**할 일:** "Vitajte na webovej"가 있는 행부터 맨 마지막 행까지 다시 적어 주세요. "AGOSTO"는 모두 "SETEMBRO"로 바꾸고 나머지는 그대로 두되, 그림은 빼 주세요.

----

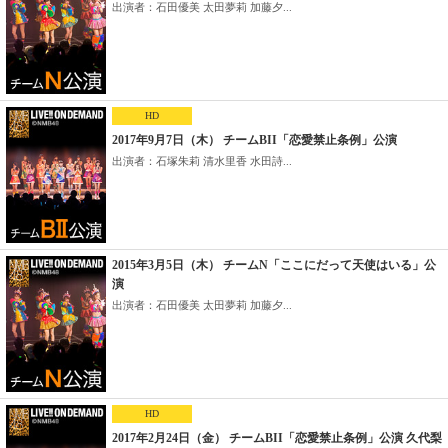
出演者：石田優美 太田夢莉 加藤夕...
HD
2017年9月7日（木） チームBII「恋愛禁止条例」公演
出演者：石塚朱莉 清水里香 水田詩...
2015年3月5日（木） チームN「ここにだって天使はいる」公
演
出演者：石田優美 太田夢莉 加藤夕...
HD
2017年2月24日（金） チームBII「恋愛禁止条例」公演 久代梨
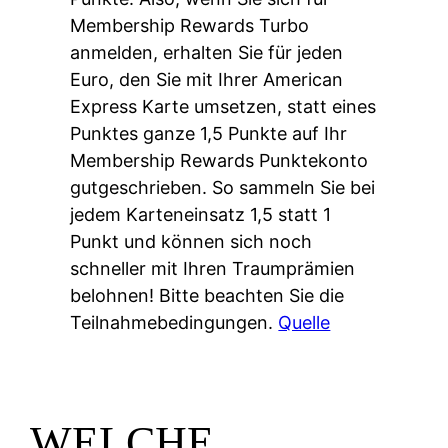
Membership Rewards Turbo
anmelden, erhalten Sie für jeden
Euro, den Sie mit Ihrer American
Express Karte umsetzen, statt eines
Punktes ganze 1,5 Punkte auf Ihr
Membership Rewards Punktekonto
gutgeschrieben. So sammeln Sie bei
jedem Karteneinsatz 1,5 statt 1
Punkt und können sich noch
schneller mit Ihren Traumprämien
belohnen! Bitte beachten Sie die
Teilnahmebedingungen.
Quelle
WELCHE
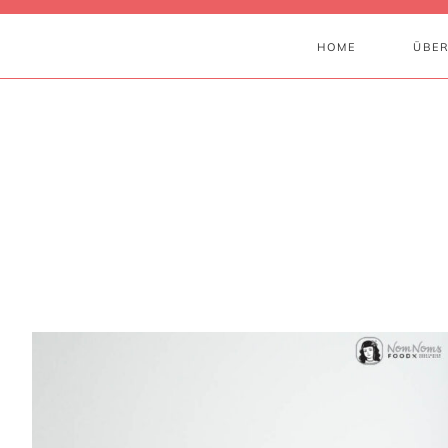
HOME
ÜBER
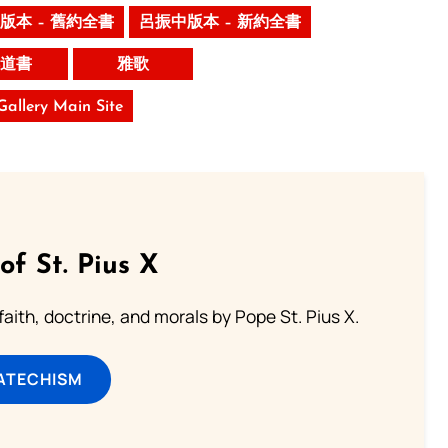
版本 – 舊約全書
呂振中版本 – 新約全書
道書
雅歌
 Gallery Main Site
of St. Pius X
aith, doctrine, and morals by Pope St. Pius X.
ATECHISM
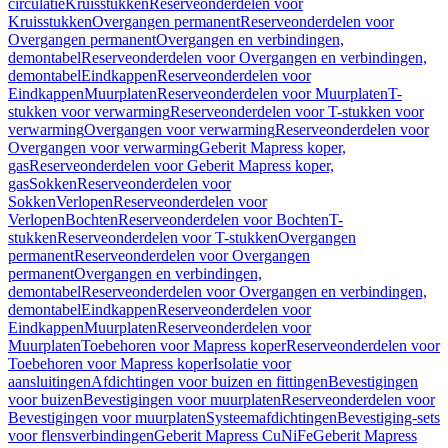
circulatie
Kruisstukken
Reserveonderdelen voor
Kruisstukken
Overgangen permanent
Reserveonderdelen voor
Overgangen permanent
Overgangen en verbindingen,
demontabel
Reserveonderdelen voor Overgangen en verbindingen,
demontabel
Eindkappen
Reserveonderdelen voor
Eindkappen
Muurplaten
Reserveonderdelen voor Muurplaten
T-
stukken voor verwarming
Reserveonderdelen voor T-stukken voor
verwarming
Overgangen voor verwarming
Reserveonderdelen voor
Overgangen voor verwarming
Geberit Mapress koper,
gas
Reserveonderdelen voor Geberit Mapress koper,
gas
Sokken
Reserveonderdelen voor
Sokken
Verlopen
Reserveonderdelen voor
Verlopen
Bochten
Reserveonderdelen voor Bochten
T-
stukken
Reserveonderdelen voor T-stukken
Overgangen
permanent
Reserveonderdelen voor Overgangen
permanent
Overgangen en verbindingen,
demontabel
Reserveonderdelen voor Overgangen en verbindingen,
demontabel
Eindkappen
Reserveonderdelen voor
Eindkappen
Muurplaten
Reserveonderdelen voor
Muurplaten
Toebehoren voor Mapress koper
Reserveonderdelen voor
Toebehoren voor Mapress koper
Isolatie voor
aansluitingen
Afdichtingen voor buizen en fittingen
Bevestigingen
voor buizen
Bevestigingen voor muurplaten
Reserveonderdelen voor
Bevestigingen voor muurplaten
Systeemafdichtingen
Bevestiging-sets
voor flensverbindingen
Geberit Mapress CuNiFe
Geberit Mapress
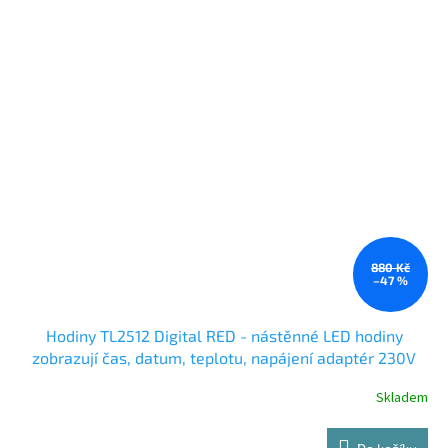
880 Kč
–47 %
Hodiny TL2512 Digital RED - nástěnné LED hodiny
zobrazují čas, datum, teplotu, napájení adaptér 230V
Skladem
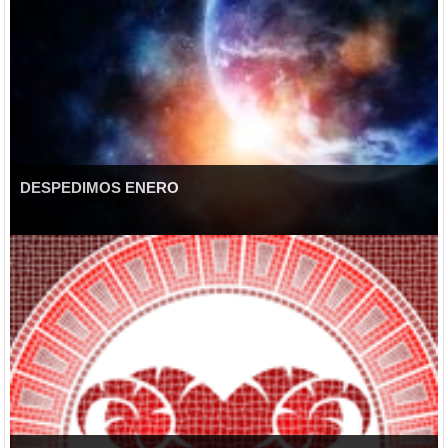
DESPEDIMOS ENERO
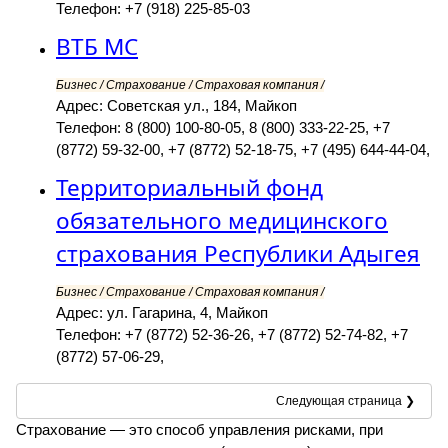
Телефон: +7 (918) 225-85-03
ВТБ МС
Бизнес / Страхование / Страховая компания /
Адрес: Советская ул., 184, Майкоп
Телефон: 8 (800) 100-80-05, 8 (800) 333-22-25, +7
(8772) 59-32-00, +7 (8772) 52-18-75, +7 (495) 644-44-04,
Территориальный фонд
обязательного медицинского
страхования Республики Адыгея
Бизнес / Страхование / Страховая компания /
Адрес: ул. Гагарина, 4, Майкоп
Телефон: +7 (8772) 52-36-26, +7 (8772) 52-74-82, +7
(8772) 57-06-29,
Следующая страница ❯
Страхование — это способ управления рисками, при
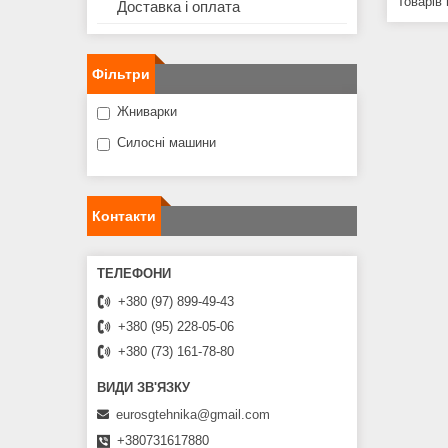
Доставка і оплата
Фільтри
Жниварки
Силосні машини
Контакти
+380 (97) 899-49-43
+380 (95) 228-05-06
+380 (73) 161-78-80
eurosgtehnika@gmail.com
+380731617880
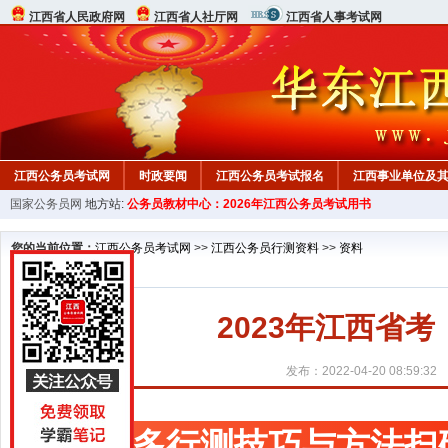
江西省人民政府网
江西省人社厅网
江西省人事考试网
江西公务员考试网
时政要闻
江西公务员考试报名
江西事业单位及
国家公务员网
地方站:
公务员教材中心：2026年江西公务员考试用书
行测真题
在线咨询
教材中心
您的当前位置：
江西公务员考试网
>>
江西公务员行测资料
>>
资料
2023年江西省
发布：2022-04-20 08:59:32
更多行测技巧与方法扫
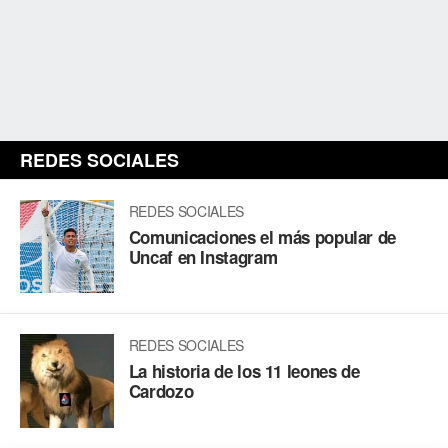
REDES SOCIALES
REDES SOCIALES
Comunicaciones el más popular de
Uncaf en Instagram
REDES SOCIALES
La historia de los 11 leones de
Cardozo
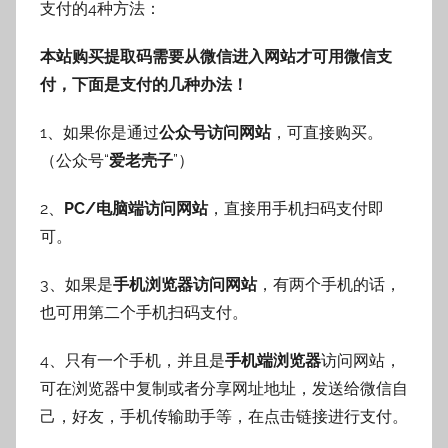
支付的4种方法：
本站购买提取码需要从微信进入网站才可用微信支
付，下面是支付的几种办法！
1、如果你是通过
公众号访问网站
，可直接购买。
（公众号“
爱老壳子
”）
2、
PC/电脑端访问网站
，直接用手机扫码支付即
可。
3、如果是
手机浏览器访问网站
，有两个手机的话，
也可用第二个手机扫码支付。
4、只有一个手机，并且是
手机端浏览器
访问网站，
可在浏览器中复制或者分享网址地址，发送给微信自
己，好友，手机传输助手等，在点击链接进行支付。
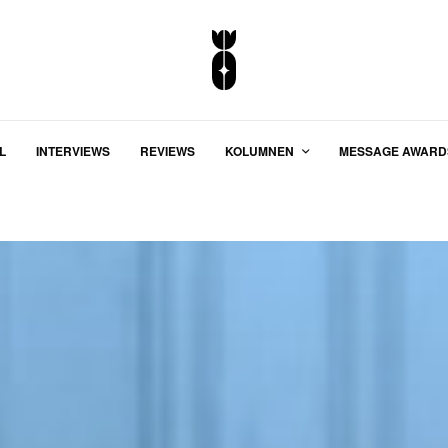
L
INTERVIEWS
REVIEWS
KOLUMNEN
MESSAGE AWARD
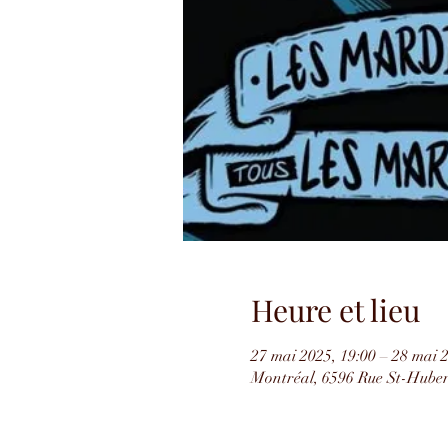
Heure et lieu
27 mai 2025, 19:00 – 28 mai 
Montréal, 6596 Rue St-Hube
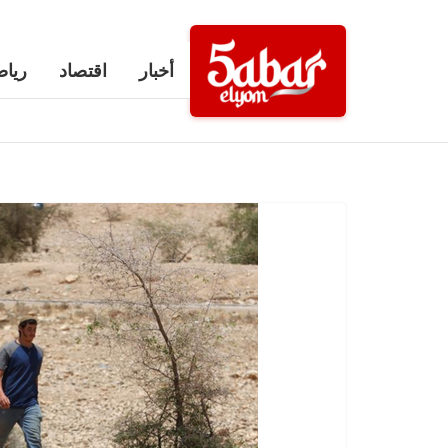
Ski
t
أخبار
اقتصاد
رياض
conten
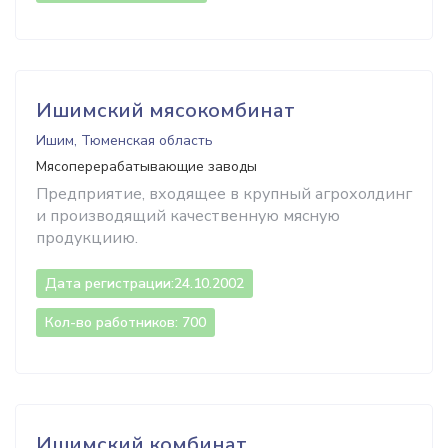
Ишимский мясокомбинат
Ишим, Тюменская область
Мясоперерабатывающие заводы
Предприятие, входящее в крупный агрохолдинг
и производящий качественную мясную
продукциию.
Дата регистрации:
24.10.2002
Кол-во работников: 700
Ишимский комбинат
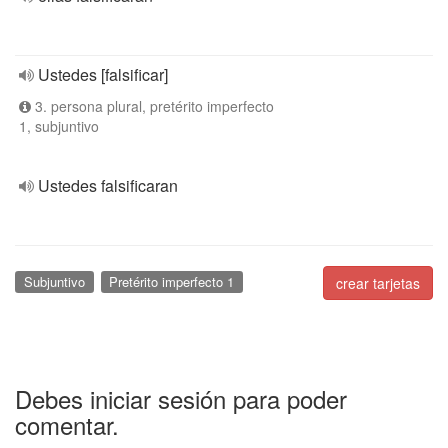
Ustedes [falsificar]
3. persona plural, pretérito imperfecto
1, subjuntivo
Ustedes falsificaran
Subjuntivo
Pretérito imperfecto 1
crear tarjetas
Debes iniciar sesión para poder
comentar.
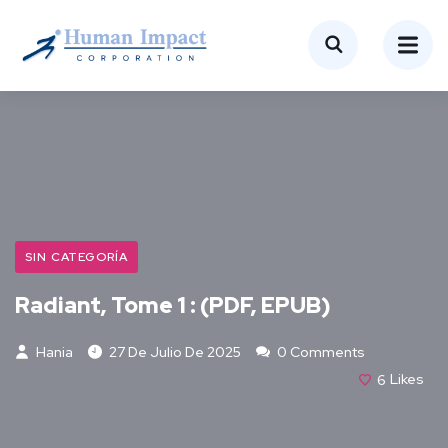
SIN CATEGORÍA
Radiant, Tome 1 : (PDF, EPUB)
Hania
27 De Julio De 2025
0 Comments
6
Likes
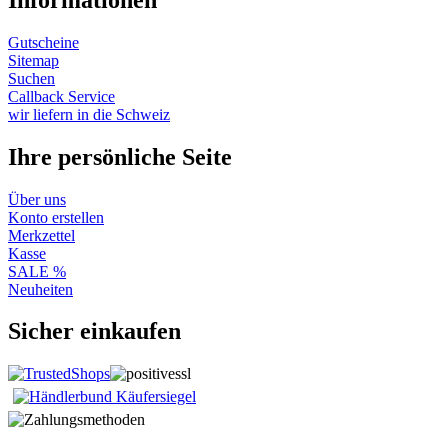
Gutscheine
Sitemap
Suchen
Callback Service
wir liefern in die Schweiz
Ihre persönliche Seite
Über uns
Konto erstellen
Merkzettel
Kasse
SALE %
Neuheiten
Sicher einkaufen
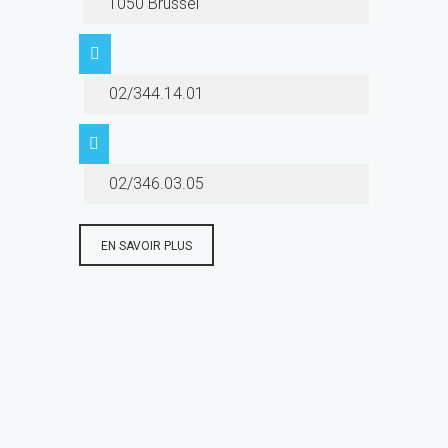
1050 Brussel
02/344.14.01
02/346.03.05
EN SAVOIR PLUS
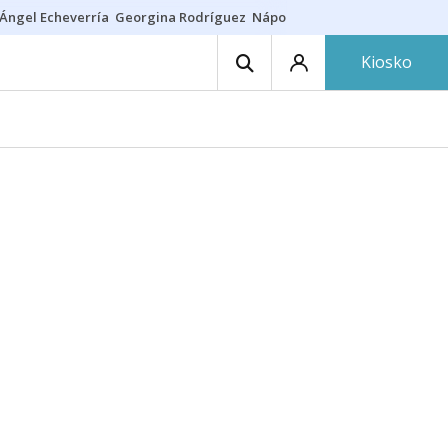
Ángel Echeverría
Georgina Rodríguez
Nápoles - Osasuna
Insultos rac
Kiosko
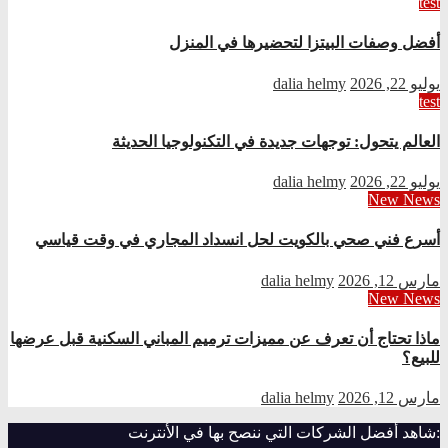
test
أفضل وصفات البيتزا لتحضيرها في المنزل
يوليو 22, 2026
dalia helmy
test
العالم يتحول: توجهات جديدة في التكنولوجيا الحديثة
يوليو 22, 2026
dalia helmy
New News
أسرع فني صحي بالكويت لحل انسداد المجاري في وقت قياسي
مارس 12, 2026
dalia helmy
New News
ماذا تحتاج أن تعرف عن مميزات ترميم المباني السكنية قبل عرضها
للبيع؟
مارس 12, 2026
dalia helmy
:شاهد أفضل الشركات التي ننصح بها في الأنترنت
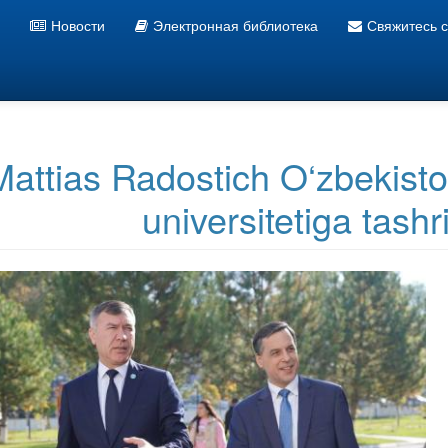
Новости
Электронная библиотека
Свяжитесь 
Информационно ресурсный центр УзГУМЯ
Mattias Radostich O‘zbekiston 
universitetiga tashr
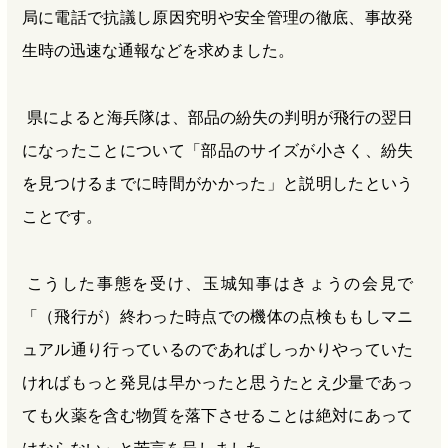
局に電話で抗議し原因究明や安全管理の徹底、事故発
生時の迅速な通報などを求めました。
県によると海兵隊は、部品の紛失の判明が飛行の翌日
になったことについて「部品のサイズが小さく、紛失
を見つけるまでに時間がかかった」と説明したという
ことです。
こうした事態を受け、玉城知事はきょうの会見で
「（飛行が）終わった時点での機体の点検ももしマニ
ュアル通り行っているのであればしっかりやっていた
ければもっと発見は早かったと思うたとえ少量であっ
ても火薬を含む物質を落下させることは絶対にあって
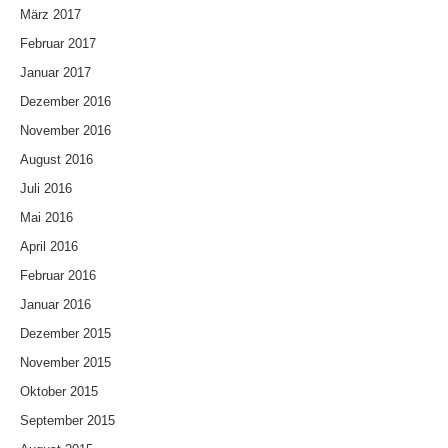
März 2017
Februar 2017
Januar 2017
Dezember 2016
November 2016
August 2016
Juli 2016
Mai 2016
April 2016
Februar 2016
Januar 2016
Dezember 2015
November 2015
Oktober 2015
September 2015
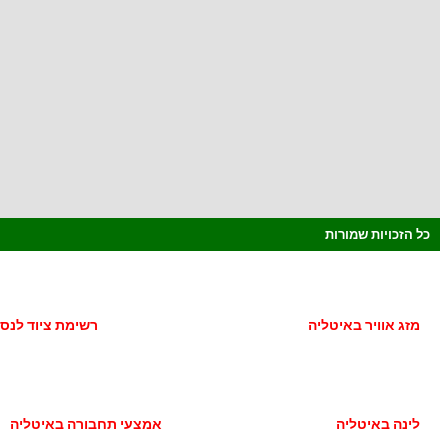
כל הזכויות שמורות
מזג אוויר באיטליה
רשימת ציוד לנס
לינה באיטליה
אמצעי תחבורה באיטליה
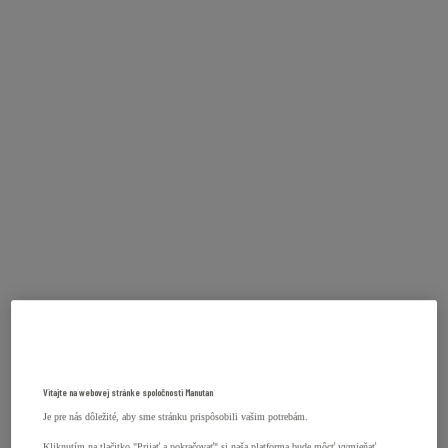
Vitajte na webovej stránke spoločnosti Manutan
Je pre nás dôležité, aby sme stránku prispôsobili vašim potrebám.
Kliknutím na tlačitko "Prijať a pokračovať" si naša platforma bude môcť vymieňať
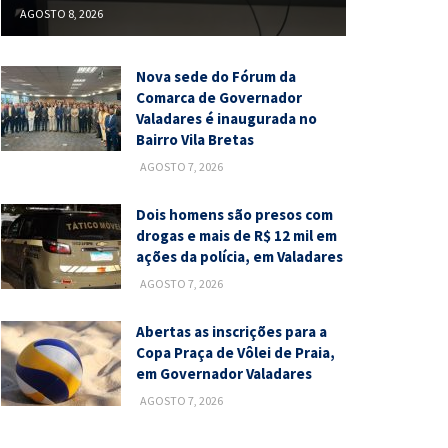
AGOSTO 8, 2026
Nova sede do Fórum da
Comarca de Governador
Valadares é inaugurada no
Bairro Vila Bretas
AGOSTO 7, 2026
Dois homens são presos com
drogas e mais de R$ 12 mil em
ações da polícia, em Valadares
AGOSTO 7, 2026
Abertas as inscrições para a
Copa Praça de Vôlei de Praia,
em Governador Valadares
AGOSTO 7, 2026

----

**기대하는 답:**
Vitajte na webovej stránke spoločnosti Manutan
Je pre nás dôležité, aby sme stránku prispôsobili vašim potrebám.
Kliknutím na tlačitko "Prijať a pokračovať" si naša platforma bude môcť vymieňať
SETEMBRO 8, 2026
Nova sede do Fórum da
Comarca de Governador
Valadares é inaugurada no
Bairro Vila Bretas
SETEMBRO 7, 2026
Dois homens são presos com
drogas e mais de R$ 12 mil em
ações da polícia, em Valadares
SETEMBRO 7, 2026
Abertas as inscrições para a
Copa Praça de Vôlei de Praia,
em Governador Valadares
SETEMBRO 7, 2026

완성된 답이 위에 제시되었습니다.